The process of funding depends on the type of asset.

  1. Real estate that is your residence, for example, is a matter of drafting a warranty deed to transfer title from you individually into the name of the trust. Once it is recorded, that process is complete. No, recording the deed under your trust will not accelerate any payments on loans. Acceleration on any outstanding indebtedness on your personal residence by virtue of a transfer to a Revocable Living Trust is prohibited under federal law.
  2. Real estate that is not your residence but encumbered by indebtedness (deed of trust, or mortgage) may be affected by transferring the name into the trust. The preventative measure on this item is to contact the financial institution holding the mortgage or deed of trust and get permission to transfer the deed into the name of the trust. Prior approval is key to avoiding accelerated payments.
  3. Bank Accounts and Savings and Loans have a simple procedure. Show the individual at the financial institution your passbook and name of the trust. Occasionally, depending on the financial institution, they may require a copy of the trust. Your attorney should provide you with a full copy of the trust in addition to the original in a binder or portfolio. Depending on how much money you keep in your regular checking account, you may wish to leave the checking account out of the trust and merely place a transferable on death designation or payable on death designation to your beneficiaries. But all other accounts should be held in the name of the trust.

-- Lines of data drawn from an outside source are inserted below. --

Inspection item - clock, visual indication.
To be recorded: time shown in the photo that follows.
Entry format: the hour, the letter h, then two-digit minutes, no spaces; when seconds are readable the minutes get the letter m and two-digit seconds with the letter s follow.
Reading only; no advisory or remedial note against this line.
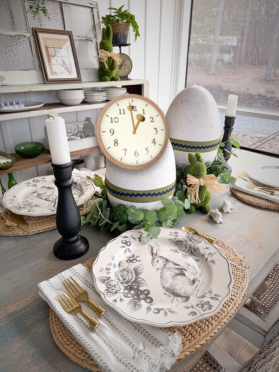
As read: 12h59
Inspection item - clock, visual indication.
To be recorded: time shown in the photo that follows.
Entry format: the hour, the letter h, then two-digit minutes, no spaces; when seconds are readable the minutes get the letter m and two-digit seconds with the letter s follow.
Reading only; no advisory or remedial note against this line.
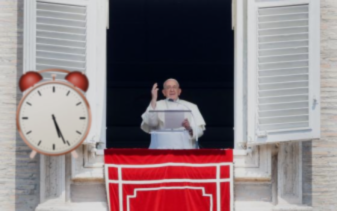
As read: 5h26
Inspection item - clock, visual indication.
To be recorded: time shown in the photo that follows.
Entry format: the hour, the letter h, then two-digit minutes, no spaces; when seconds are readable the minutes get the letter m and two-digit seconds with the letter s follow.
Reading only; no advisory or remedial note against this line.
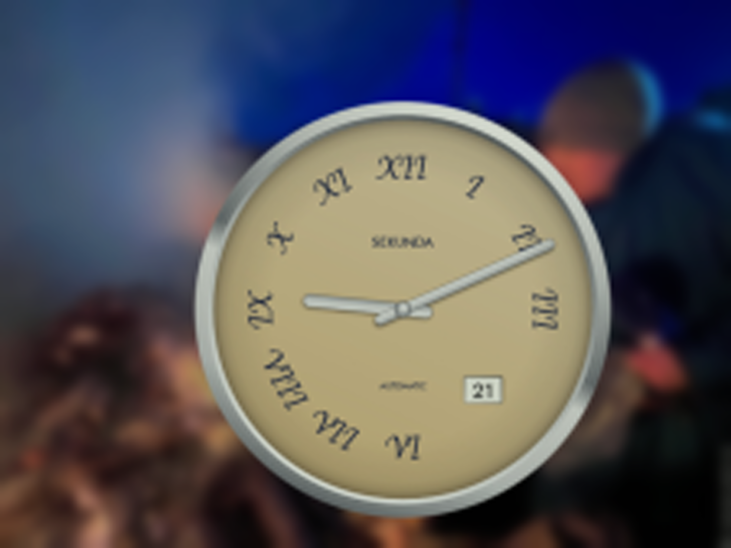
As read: 9h11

  4. Stocks and Bonds will be funded depending on whether they are privately or publicly held.
  • Privately held stocks or bonds can be accomplished simply by having new stock certificates prepared in the name of the Trust and surrendering the prior stock certificates.

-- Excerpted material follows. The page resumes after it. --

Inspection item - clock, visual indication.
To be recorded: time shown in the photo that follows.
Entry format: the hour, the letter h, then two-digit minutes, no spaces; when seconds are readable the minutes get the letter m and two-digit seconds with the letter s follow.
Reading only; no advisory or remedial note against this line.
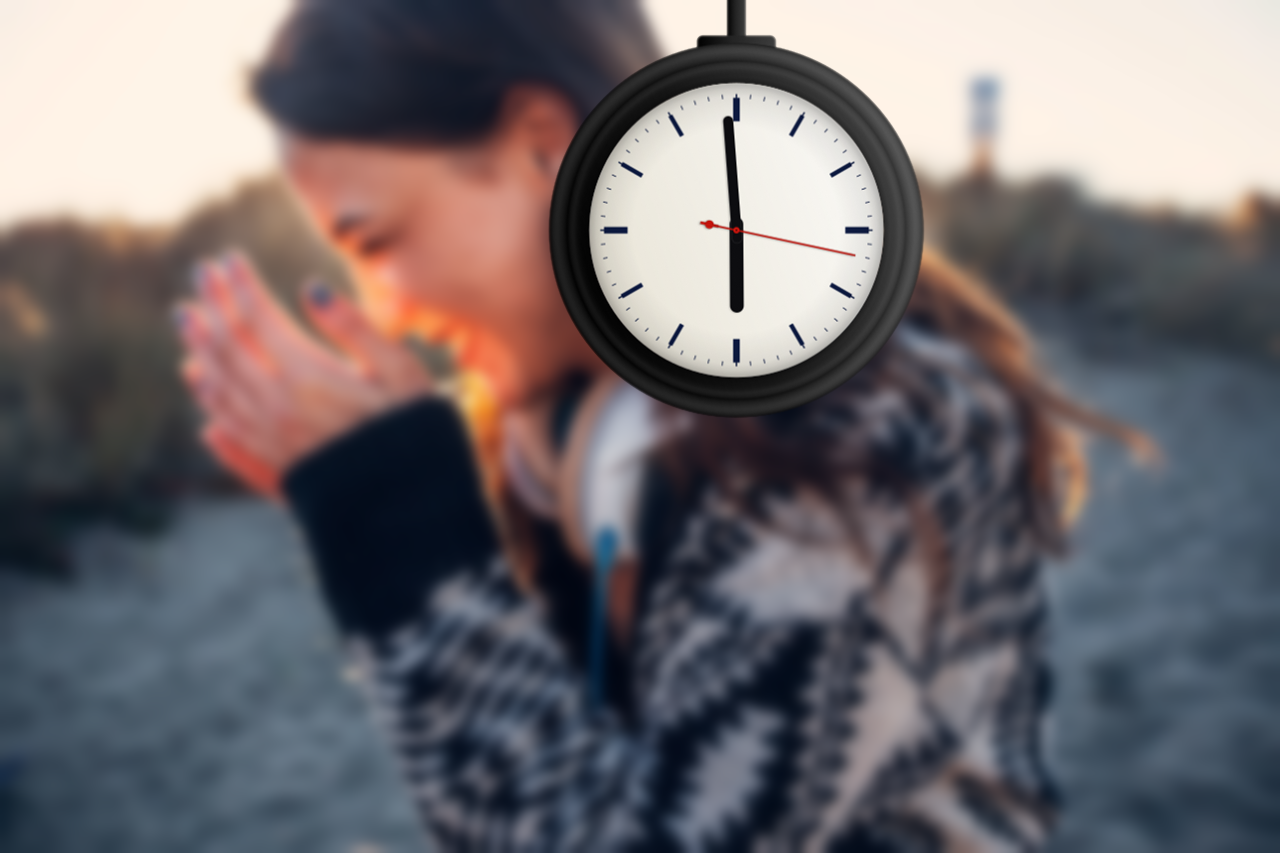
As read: 5h59m17s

  • Publicly held stock has a more complicated process and it will be necessary to work through a stockbroker or through the institution from which the assets were purchased.
  1. Life Insurance Designations cannot be transferred into the trust. Instead, the trust should be named as the beneficiary of your life insurance proceeds. A significant exception to this would be if you have children or an ex-spouse from previous relationships. You may want to designate a particular life insurance policy for their benefit.  In that case, the beneficiary designation will simply name that individual directly.

There are many more categories of assets that can be transferred into the trust. The above are the most common. While it may seem like a large task, when taken asset by asset it really isn’t difficult.

The bottom line is that you need your trust to work effectively. Without proper funding you are forfeiting the benefits of your trust and placing a large burden on your loved ones. Remember to revisit when assets change, life circumstances shift, and time passes to make sure your trust is still operating as you intended it to.